[Data excerpts]

※ ※ ※

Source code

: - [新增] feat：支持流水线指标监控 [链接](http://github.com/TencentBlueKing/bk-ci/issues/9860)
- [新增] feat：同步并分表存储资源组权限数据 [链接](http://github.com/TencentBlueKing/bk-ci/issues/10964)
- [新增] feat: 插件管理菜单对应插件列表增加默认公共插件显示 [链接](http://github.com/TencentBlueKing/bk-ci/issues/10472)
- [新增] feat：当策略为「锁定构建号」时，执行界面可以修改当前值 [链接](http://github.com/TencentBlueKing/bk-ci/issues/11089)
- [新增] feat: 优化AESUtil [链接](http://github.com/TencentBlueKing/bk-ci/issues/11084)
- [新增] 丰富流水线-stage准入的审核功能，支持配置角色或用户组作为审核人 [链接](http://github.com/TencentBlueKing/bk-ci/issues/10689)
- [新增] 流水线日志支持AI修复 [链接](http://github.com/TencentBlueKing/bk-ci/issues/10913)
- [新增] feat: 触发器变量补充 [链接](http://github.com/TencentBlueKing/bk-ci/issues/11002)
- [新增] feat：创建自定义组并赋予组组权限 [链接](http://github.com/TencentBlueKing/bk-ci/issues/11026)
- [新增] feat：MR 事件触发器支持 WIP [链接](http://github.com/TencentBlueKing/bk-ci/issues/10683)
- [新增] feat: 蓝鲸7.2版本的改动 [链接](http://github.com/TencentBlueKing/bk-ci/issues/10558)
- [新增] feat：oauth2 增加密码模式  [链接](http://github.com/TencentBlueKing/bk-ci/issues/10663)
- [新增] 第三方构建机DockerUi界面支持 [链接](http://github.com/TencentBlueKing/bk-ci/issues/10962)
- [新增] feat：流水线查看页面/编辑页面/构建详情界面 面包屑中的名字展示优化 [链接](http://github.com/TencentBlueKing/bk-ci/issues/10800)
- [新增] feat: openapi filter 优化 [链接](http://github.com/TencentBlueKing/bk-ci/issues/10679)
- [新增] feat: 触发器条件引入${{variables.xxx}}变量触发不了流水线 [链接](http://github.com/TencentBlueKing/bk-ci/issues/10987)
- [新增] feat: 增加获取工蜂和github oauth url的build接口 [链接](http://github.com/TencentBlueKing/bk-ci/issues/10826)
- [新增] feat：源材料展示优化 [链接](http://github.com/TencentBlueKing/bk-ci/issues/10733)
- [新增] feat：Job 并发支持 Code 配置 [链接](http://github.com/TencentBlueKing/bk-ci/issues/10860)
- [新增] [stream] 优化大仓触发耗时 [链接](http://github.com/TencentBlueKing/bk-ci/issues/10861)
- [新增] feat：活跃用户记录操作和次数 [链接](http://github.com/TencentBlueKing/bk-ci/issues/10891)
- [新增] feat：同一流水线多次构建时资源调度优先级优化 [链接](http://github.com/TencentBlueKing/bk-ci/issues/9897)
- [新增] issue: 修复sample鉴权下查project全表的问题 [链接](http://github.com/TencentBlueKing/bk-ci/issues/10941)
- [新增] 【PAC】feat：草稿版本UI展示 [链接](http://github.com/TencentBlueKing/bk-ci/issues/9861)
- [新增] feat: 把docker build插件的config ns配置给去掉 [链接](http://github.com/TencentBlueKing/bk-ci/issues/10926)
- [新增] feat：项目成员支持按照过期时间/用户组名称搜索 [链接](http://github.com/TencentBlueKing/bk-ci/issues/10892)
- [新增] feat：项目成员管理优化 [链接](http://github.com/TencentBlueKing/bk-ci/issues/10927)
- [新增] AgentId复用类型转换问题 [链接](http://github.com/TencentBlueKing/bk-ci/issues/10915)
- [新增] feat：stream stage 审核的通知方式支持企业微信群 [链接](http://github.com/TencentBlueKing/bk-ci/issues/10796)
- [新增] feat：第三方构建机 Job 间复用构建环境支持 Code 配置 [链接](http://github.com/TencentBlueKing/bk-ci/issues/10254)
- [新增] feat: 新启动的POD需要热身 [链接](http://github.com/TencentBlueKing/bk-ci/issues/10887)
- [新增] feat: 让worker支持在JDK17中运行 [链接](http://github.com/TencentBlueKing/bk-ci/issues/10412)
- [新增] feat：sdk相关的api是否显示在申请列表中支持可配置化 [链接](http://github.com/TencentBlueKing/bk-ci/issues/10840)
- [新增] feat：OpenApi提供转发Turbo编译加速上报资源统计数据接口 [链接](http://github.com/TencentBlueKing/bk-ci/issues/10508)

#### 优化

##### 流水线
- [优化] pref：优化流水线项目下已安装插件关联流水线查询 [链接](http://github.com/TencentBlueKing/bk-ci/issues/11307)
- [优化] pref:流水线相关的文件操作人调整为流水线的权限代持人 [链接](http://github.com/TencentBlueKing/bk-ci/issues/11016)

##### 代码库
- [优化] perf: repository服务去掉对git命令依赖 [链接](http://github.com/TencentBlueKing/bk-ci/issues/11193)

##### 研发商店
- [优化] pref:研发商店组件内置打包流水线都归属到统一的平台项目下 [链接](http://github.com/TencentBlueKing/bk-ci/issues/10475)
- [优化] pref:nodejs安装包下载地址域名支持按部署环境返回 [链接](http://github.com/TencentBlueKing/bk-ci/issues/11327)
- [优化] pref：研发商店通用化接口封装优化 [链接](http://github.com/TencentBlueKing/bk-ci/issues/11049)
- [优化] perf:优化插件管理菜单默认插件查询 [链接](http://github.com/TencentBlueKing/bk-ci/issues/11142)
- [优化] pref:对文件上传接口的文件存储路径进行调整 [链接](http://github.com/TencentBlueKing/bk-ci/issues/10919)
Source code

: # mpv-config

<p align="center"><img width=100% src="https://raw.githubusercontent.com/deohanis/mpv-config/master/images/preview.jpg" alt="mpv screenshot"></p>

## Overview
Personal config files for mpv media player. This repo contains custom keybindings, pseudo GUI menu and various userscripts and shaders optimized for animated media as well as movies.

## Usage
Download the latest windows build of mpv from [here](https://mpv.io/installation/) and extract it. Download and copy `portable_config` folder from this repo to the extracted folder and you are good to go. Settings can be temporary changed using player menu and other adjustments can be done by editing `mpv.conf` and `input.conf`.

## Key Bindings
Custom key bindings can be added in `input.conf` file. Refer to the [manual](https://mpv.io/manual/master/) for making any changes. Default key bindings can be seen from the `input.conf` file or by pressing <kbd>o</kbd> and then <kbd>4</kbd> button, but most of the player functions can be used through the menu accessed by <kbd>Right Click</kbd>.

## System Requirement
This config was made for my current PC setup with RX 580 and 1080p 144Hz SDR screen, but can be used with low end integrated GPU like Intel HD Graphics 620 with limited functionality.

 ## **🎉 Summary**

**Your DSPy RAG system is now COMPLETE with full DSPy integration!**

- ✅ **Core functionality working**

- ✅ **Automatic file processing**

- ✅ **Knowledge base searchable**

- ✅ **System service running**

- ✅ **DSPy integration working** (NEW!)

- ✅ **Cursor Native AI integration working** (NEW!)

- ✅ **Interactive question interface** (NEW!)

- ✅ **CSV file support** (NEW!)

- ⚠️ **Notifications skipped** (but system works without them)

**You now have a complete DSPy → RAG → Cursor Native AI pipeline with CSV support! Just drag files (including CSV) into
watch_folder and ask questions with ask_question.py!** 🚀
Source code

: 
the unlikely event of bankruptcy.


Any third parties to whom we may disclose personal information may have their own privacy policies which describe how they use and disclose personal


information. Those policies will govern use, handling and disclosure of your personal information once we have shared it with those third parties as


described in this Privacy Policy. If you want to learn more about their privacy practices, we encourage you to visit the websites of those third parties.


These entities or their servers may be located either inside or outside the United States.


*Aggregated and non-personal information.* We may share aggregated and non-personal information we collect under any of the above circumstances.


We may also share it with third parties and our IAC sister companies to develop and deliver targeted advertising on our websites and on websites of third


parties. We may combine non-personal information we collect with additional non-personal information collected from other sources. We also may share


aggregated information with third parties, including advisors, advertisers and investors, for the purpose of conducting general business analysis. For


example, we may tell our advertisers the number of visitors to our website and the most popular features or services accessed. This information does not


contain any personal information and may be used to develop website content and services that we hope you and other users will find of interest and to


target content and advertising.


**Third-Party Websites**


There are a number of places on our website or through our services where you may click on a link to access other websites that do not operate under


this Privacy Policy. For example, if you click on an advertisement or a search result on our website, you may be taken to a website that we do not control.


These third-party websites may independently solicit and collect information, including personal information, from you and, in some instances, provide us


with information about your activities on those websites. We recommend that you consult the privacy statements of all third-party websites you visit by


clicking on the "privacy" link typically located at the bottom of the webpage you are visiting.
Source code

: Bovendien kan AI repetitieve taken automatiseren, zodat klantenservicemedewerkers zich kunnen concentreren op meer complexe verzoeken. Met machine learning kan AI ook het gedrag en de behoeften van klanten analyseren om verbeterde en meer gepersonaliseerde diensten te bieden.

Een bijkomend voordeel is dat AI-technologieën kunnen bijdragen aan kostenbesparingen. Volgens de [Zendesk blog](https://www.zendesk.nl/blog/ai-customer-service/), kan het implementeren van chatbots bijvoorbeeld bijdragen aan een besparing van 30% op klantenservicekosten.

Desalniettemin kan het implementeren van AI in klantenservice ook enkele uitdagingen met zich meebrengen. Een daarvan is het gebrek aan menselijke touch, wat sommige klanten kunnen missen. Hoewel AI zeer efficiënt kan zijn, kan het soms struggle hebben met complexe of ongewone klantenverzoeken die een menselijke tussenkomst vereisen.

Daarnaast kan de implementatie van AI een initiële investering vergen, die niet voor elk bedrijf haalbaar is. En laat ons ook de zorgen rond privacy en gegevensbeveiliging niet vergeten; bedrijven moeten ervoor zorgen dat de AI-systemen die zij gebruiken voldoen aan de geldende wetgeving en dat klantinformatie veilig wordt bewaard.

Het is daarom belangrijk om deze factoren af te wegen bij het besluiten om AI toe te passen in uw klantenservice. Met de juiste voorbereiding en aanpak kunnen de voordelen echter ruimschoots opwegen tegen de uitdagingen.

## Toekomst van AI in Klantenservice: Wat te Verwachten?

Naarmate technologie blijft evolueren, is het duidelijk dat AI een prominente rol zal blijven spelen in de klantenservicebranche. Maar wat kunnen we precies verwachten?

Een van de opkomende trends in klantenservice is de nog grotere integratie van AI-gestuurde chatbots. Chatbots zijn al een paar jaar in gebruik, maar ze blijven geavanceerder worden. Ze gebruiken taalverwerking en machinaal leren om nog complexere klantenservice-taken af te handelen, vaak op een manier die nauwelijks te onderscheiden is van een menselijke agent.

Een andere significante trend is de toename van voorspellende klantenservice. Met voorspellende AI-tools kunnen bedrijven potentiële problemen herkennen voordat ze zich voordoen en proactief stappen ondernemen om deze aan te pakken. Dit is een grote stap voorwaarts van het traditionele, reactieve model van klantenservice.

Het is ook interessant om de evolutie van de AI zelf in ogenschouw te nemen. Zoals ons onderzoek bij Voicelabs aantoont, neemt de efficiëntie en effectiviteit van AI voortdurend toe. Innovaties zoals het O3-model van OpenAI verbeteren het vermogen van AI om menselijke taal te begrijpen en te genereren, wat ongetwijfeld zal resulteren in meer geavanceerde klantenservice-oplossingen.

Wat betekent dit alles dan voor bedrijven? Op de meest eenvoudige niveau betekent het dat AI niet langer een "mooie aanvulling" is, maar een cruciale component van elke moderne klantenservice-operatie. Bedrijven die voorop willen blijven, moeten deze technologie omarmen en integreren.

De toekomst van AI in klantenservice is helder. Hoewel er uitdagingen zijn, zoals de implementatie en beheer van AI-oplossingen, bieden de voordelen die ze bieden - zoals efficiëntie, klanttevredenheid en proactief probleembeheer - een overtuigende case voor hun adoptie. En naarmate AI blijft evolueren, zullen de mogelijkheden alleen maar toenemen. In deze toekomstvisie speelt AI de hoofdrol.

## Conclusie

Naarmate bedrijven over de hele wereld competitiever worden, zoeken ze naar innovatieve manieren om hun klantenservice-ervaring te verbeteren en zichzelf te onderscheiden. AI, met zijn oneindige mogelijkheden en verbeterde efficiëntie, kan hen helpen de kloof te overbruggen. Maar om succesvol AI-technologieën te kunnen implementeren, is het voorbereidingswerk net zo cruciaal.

※ ※ ※

Render the lines of the entries from the line with "Desalniettemin kan het" to the line with "Daarnaast kan de" as a Markdown table with the columns Row and Text line. Give each line its own numbered row, and skip blank lines.

| Row | Text line |
|---|---|
| 1 | Desalniettemin kan het implementeren van AI in klantenservice ook enkele uitdagingen met zich meebrengen. Een daarvan is het gebrek aan menselijke touch, wat sommige klanten kunnen missen. Hoewel AI zeer efficiënt kan zijn, kan het soms struggle hebben met complexe of ongewone klantenverzoeken die een menselijke tussenkomst vereisen. |
| 2 | Daarnaast kan de implementatie van AI een initiële investering vergen, die niet voor elk bedrijf haalbaar is. En laat ons ook de zorgen rond privacy en gegevensbeveiliging niet vergeten; bedrijven moeten ervoor zorgen dat de AI-systemen die zij gebruiken voldoen aan de geldende wetgeving en dat klantinformatie veilig wordt bewaard. |